■ **PAGE TEXT**
▬▬▬▬▬▬

Everything about the Dead Sea Scrolls suggests mystery. Collected by a radical Jewish sect, perhaps Essenes, who lived monastically in the arid and almost lifeless Judaean wilderness, the scrolls include over 800 Jewish manuscripts—many biblical—dating from as early as 250 B.C. The scrolls were hidden in the caves of Qumran, on the northwest corner of the Dead Sea, so that the Roman armies would not destroy them on their way to conquer Jerusalem. The Essenes, of whom we know little, expected to liberate the scrolls when their community was liberated by the Messiah. The Romans prevailed, however, and so the scrolls stayed hidden for almost 1,900 years. But the mysteries don't end with the scrolls' discovery 50 years ago, which many label the archaeological event of the century. Since then, the scrolls have been a pawn of Mideast politics and the cause of an unusual number of academic scandals.
Which makes Trinity Western University in verdant British Columbia in Canada an unlikely port into this cryptic world. A half a globe away from the caves of Qumran, the campus's spiraling western cedars and low-hanging utility lines have nothing in common with the stark terrain of the Judaean desert. And when it comes to history, the school boasts only its Seal Kap House, where the sealable cap for milk bottles was invented.
But step through the front door of the Seal Kap House and you are transported back to ancient Palestine. The languages of choice are Aramaic and its descendant Syriac, Hebrew (biblical, Qumranic, and rabbinic), Greek, and Latin. The residents are twentieth-century evangelical Christian scholars Peter Flint, Martin Abegg, and Craig Evans, who form the core of the school's Dead Sea Scrolls Institute, but the guests of honor are the Essenes.

▬▬▬▬▬▬

■ **DATA EXTRACT**
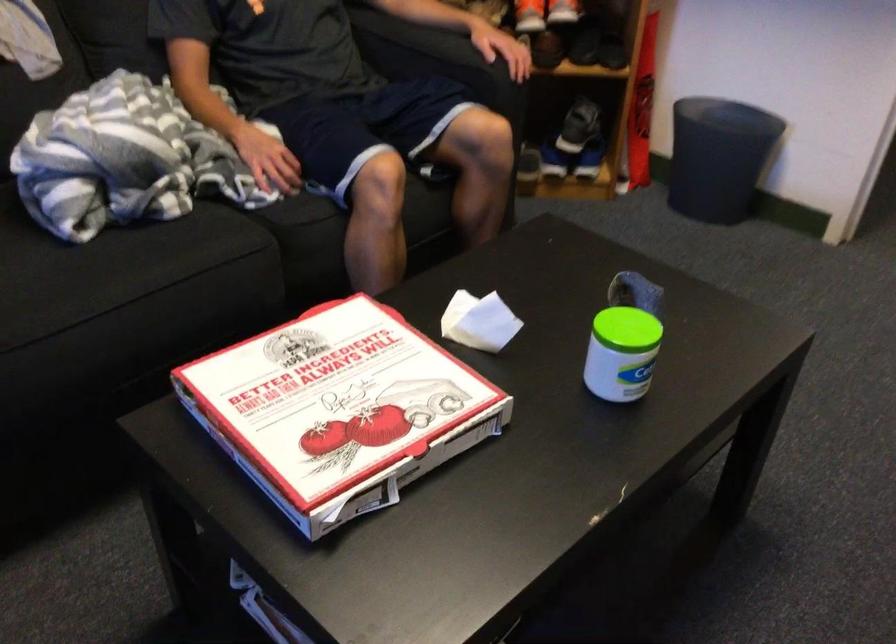
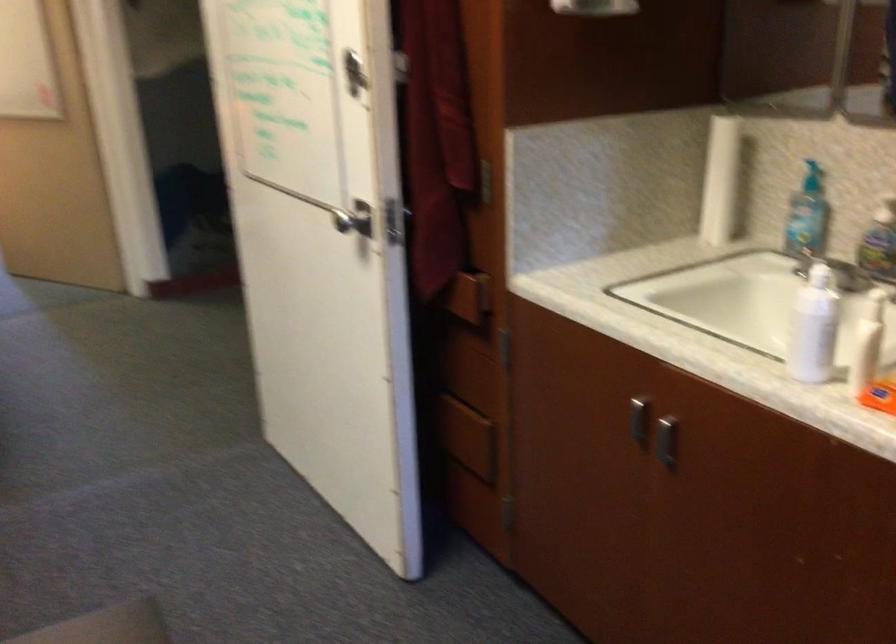
Question: The images are taken continuously from a first-person perspective. In which direction is your viewpoint rotating?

▬▬▬▬▬▬

■ **WORK REQUIRED**
Copy the whole passage on the Dead Sea Scrolls word for word. The lines come from a separate source.

■ **EXERCISE SOLUTION**
Everything about the Dead Sea Scrolls suggests mystery. Collected by a radical Jewish sect, perhaps Essenes, who lived monastically in the arid and almost lifeless Judaean wilderness, the scrolls include over 800 Jewish manuscripts—many biblical—dating from as early as 250 B.C. The scrolls were hidden in the caves of Qumran, on the northwest corner of the Dead Sea, so that the Roman armies would not destroy them on their way to conquer Jerusalem. The Essenes, of whom we know little, expected to liberate the scrolls when their community was liberated by the Messiah. The Romans prevailed, however, and so the scrolls stayed hidden for almost 1,900 years. But the mysteries don't end with the scrolls' discovery 50 years ago, which many label the archaeological event of the century. Since then, the scrolls have been a pawn of Mideast politics and the cause of an unusual number of academic scandals.
Which makes Trinity Western University in verdant British Columbia in Canada an unlikely port into this cryptic world. A half a globe away from the caves of Qumran, the campus's spiraling western cedars and low-hanging utility lines have nothing in common with the stark terrain of the Judaean desert. And when it comes to history, the school boasts only its Seal Kap House, where the sealable cap for milk bottles was invented.
But step through the front door of the Seal Kap House and you are transported back to ancient Palestine. The languages of choice are Aramaic and its descendant Syriac, Hebrew (biblical, Qumranic, and rabbinic), Greek, and Latin. The residents are twentieth-century evangelical Christian scholars Peter Flint, Martin Abegg, and Craig Evans, who form the core of the school's Dead Sea Scrolls Institute, but the guests of honor are the Essenes.